Debt is now $27 million above its June 30 level at $1.994 billion, and according to chief financial officer, Nikolai Kolesnikov (image right), “the Group is on track to secure post-delivery debt financing for its remaining vessels under construction.”

The company cautions that in London where it has lost an 8-year litigation against former chief executives Dmitry Skarga and Tagir Izmailov, “it is possible that the Group will face further liabilities.” Former chartering partner Yury Nikitin is suing Sovcomflot for recovery of $184.1 million. Nikitin’s lawyer Mike Lax said today’s financial report reference, though ambiguously worded, “is the first time Sovcomflot has acknowledged its potential liability for freezing Mr Nikitin’s assets for so many years.” In its financial report for 2012 [2], Sovcomflot had dismissed the Nikitin claim as “without merit, the claimed amount is speculative, and the likelihood of this claim being successful is remote…Accordingly, no provision has been made.”

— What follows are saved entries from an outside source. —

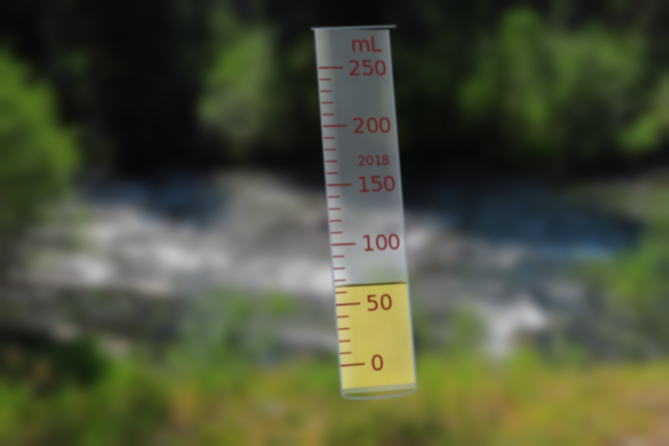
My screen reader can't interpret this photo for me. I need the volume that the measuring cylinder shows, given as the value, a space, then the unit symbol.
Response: 65 mL
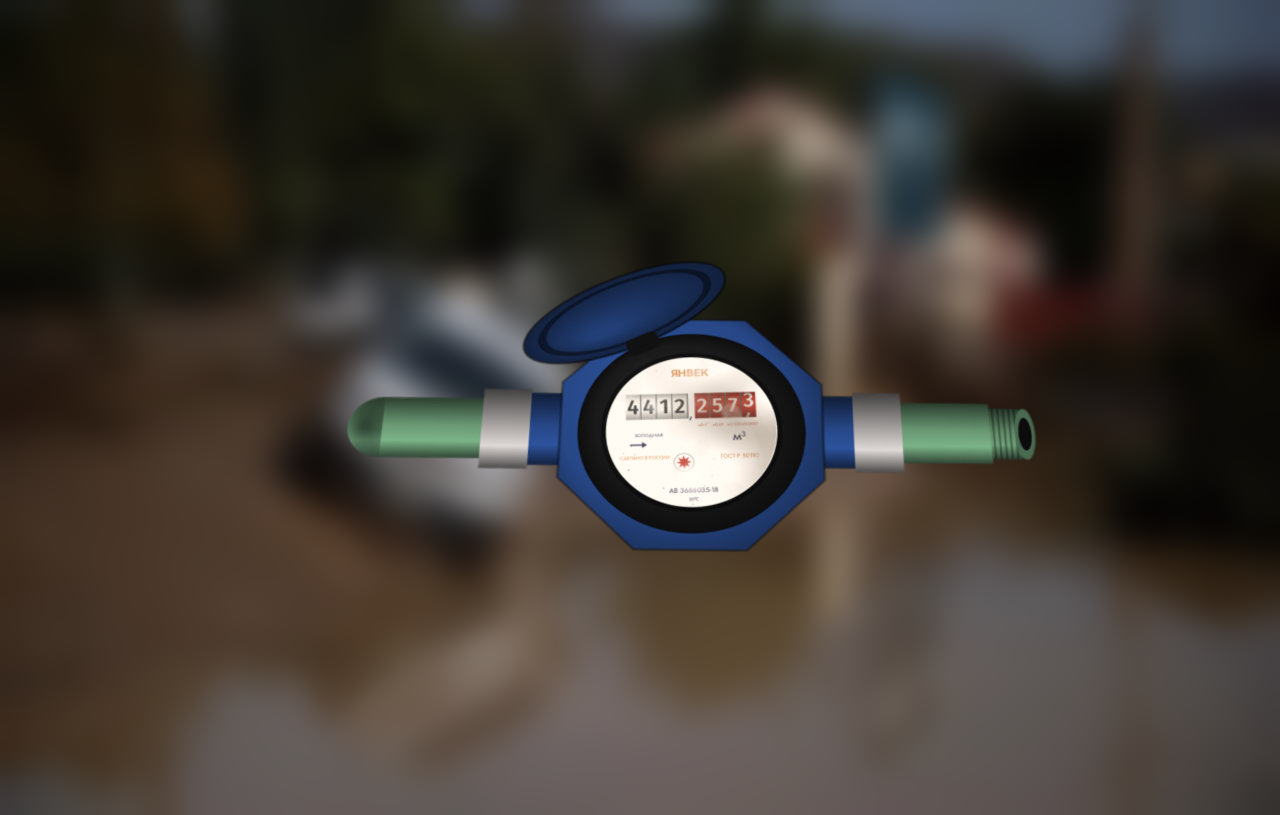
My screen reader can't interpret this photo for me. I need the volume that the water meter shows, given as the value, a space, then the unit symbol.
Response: 4412.2573 m³
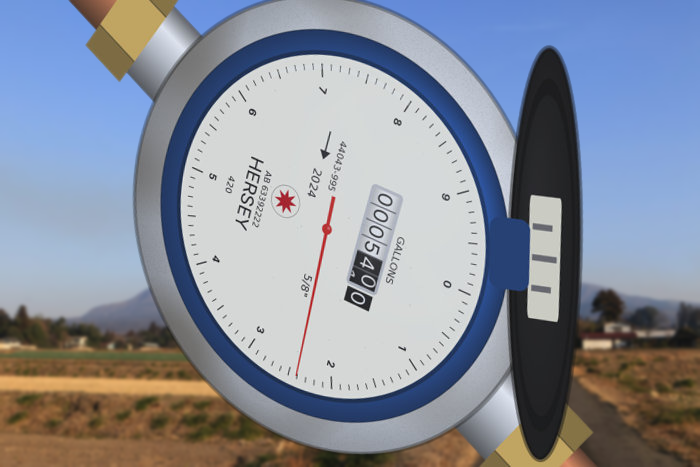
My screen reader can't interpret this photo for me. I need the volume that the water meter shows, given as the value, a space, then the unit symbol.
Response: 5402.4 gal
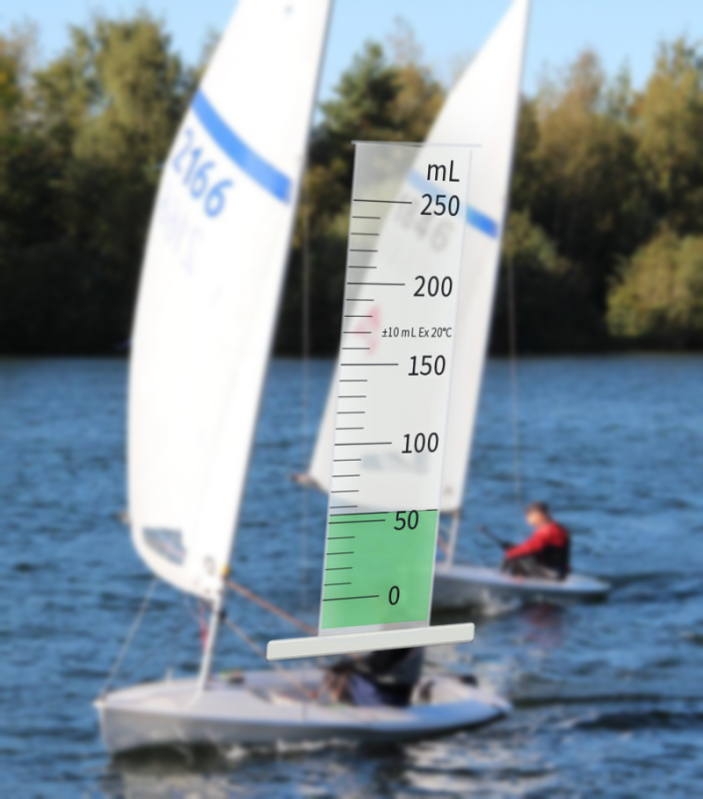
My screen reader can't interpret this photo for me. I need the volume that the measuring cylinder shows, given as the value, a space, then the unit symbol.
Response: 55 mL
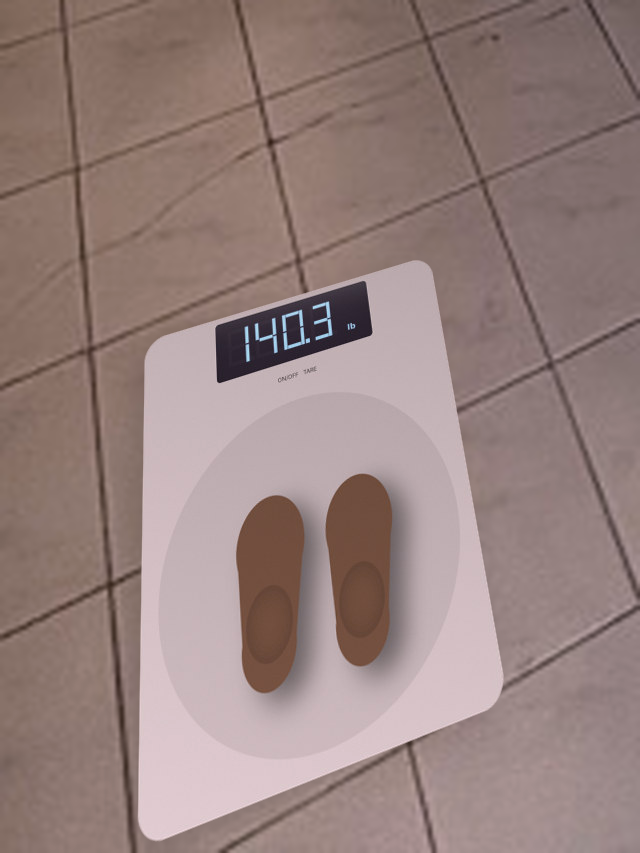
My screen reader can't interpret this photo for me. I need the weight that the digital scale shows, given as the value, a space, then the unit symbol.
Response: 140.3 lb
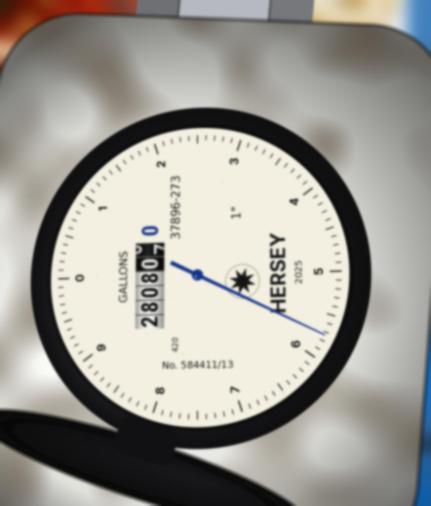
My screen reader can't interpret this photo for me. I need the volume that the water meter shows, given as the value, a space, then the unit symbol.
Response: 2808065.7 gal
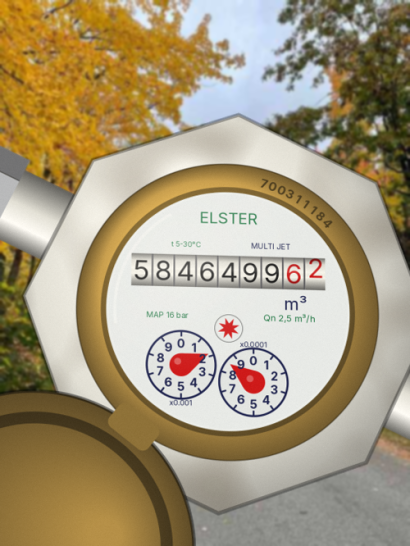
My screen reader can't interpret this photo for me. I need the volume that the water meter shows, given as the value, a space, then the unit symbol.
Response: 5846499.6218 m³
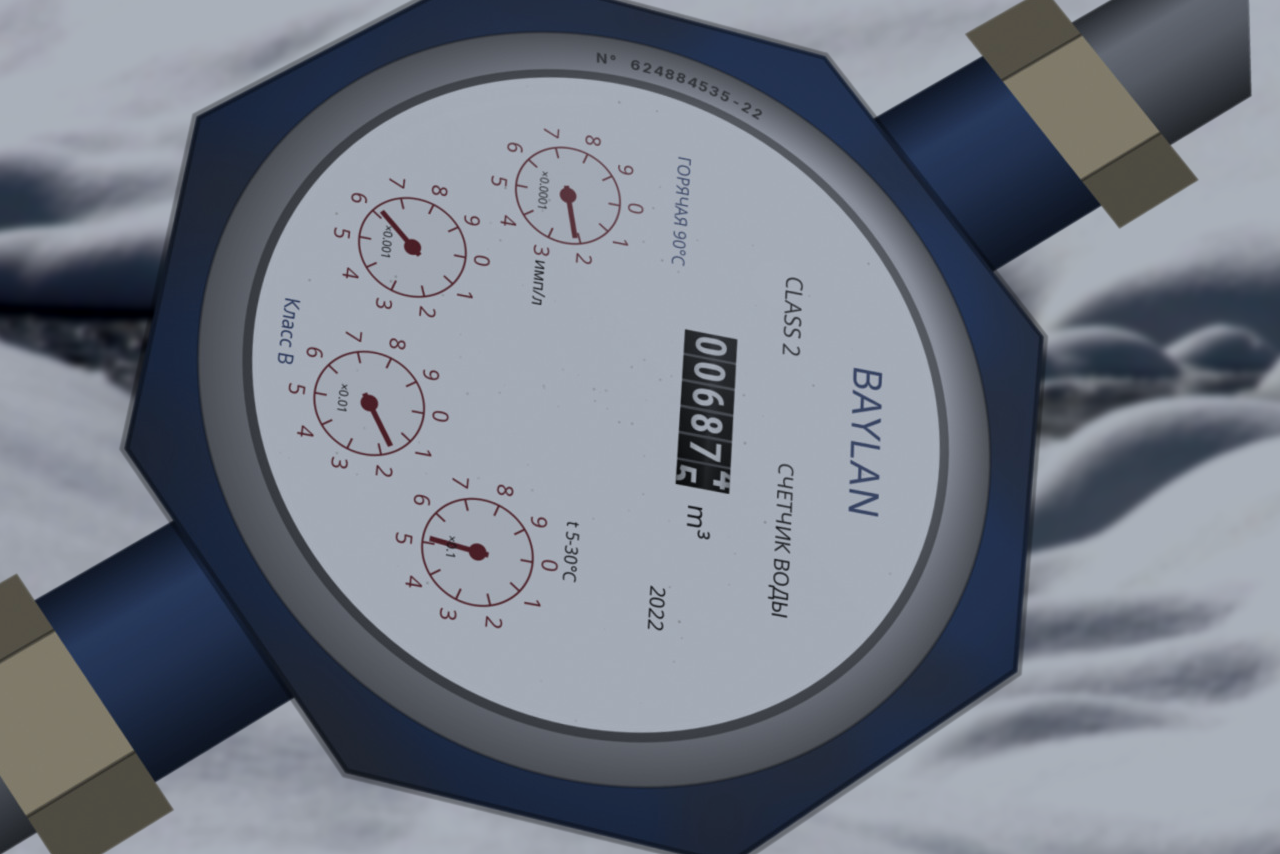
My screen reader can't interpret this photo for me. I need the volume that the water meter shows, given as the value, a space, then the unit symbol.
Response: 6874.5162 m³
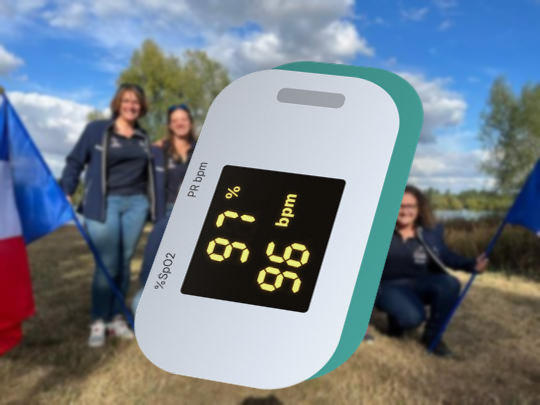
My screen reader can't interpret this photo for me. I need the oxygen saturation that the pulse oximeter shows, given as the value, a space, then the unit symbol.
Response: 97 %
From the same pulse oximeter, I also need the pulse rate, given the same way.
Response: 96 bpm
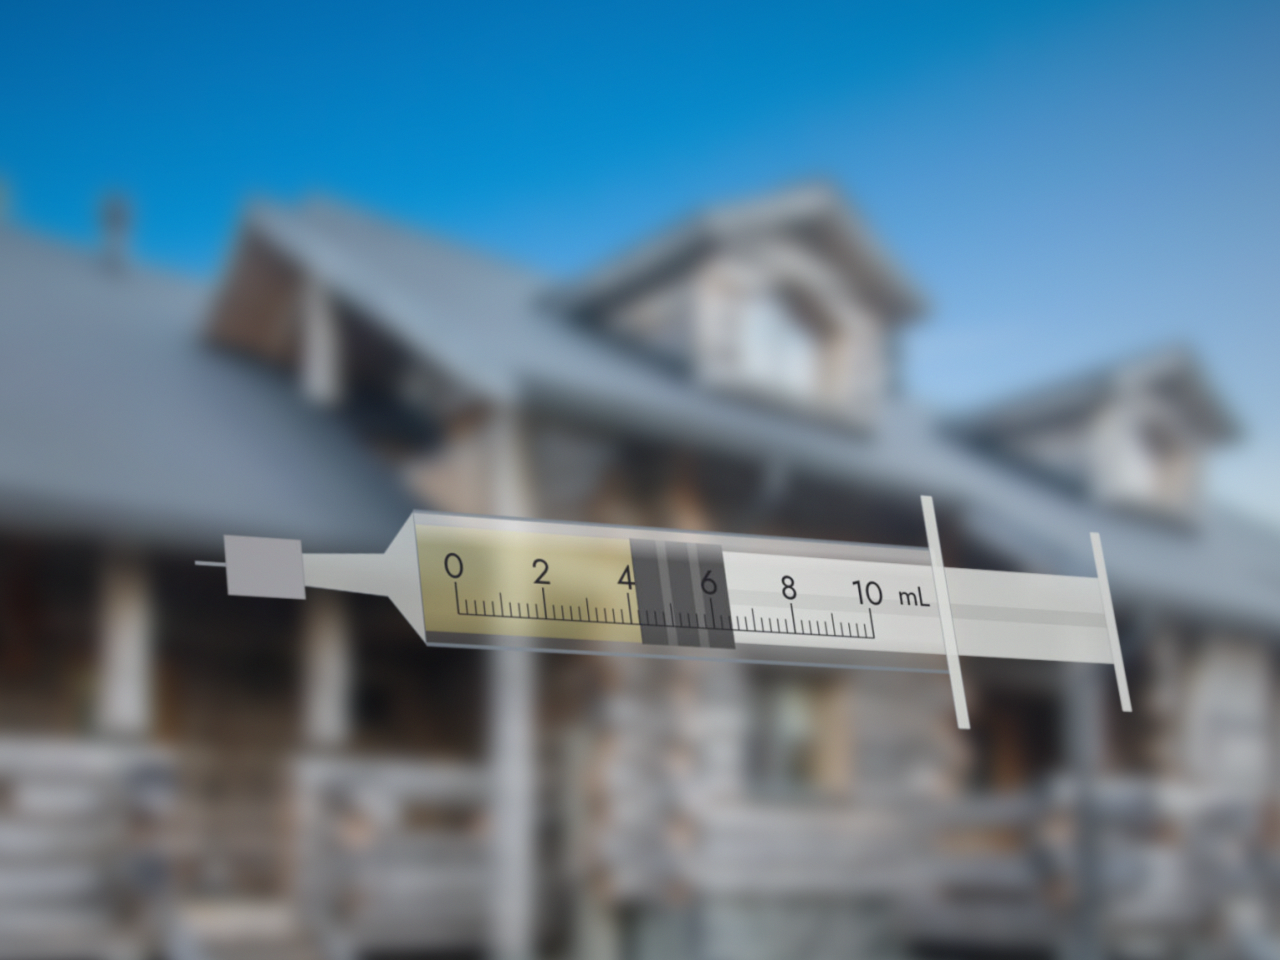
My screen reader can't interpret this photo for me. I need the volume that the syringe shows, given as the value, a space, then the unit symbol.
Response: 4.2 mL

This week in London also, the company paid £4.45 million ($7.1 million), half the court-ordered costs for Skarga. One of chief executive Sergei Frank’s charges against his predecessor’s management of the company between 2000 and 2004 was that Skarga had been too conservative in locking in long-term charter rates for the tanker fleet. This week in a company release [3] Frank (image left) said: “Sovcomflot’s business model remains robust. Our conservative chartering policy, with 65 per cent of vessels engaged in long-term employment and industrial projects, continues to serve the company well.”